Here we can get the meta data of the pair object from client2 though client1 created it, but we can’t get the payload of the first element of the pair from client2, since it is stored locally in the first vineyard instance.

Builder and resolver#

As we shown above, vineyard allows users to register builders/resolvers to build/resolve vineyard objects from/to the data types in the client side based on the computation requirements.

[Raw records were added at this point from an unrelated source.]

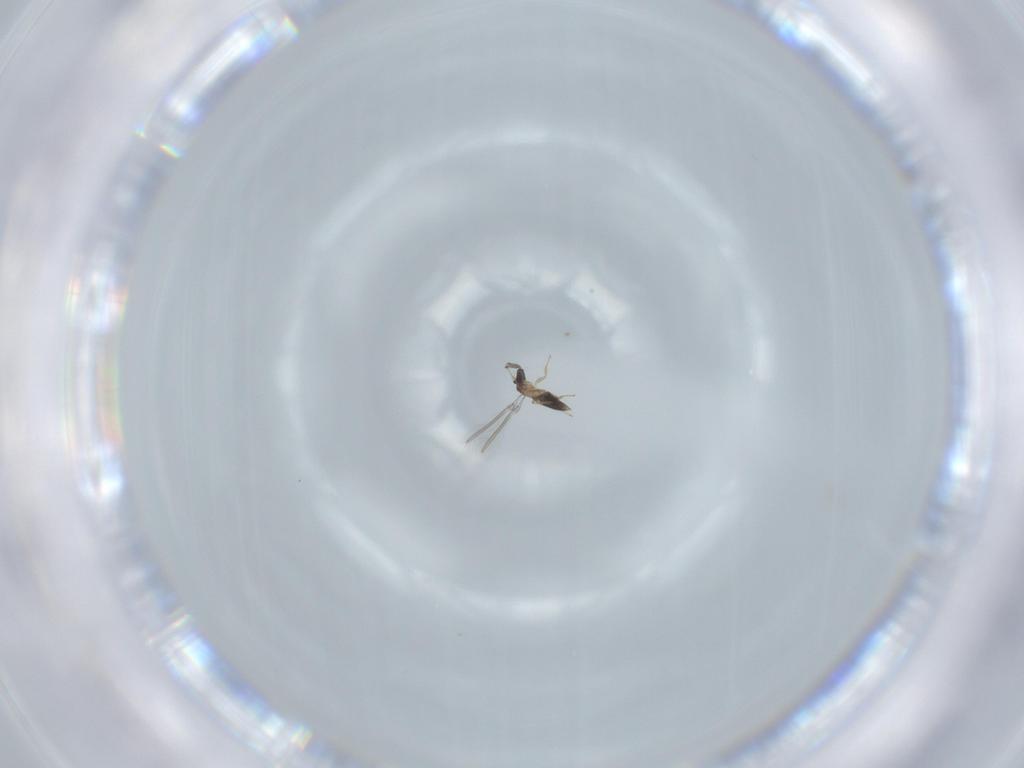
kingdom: Animalia
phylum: Arthropoda
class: Insecta
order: Hymenoptera
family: Mymaridae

Suppose pyarrow types are employed in the context, then we can define the builder and resolver between vineyard::NumericArray and pyarrow.NumericArray as follows:

>>> def numeric_array_builder(client, array, builder):
>>>     meta = ObjectMeta()
>>>     meta['typename'] = 'vineyard::NumericArray<%s>' % array.type
>>>     meta['length_'] = len(array)
>>>     meta['null_count_'] = array.null_count
>>>     meta['offset_'] = array.offset
>>>
>>>     null_bitmap = buffer_builder(client, array.buffers()[0], builder)
>>>     buffer = buffer_builder(client, array.buffers()[1], builder)
>>>
>>>     meta.add_member('buffer_', buffer)
>>>     meta.add_member('null_bitmap_', null_bitmap)
>>>     meta['nbytes'] = array.nbytes
>>>     return client.create_metadata(meta)

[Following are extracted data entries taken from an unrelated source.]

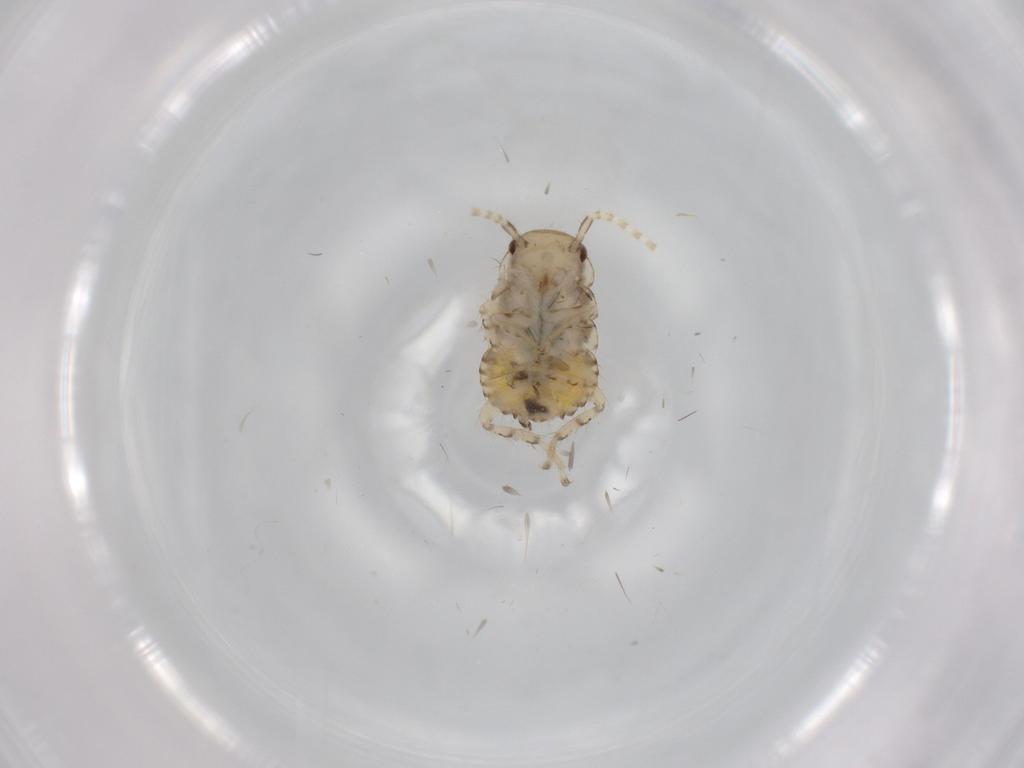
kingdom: Animalia
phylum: Arthropoda
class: Insecta
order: Blattodea
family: Ectobiidae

>>> def numeric_array_resolver(obj):
>>>     meta = obj.meta
>>>     typename = obj.typename
>>>     value_type = normalize_dtype(re.match(r'vineyard::NumericArray<([^>]+)>', typename).groups()[0])
>>>     dtype = pa.from_numpy_dtype(value_type)
>>>     buffer = as_arrow_buffer(obj.member('buffer_'))
>>>     null_bitmap = as_arrow_buffer(obj.member('null_bitmap_'))
>>>     length = int(meta['length_'])
>>>     null_count = int(meta['null_count_'])
>>>     offset = int(meta['offset_'])
>>>     return pa.lib.Array.from_buffers(dtype, length, [null_bitmap, buffer], null_count, offset)

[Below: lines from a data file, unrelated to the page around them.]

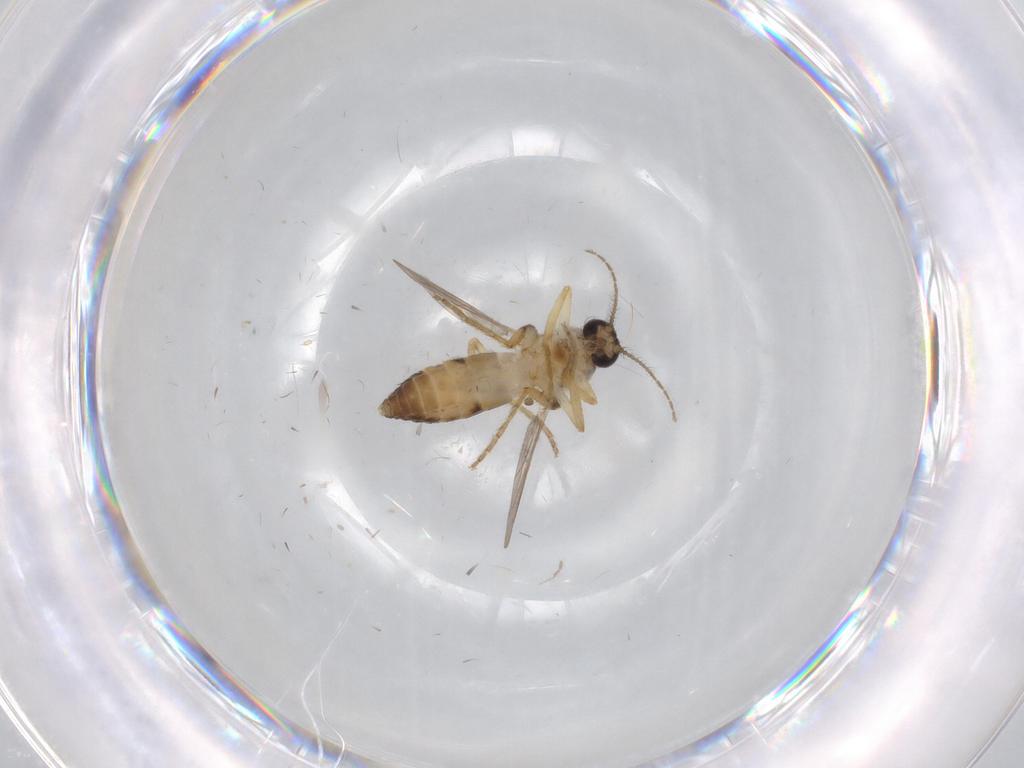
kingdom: Animalia
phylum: Arthropoda
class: Insecta
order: Diptera
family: Ceratopogonidae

Finally, we register the builder and resolver for automatic building and resolving:

>>> builder_ctx.register(pa.NumericArray, numeric_array_builder)
>>> resolver_ctx.register('vineyard::NumericArray', numeric_array_resolver)

There are cases where we have more than one resolvers or builders for a certain type, e.g., the vineyard::Tensor object can be resolved as numpy.ndarray or xgboost::DMatrix. We could have

def numpy_resolver(obj):
    ...

default_resolver_context.register('vineyard::Tensor', numpy_resolver)

and

def xgboost_resolver(obj):
    ...

default_resolver_context.register('vineyard::Tensor', xgboost_resolver)

at the same time. The stackable resolver_context could help there,

with resolver_context({'vineyard::Tensor', xgboost_resolver}):
    ...

Assuming the default context resolves vineyard::Tensor to numpy.ndarray, inside the with resolver_context the vineyard::Tensor will be resolved to xgboost::DMatrix, and after exiting the context the global environment will be restored back as default.

The with resolver_context is nestable as well.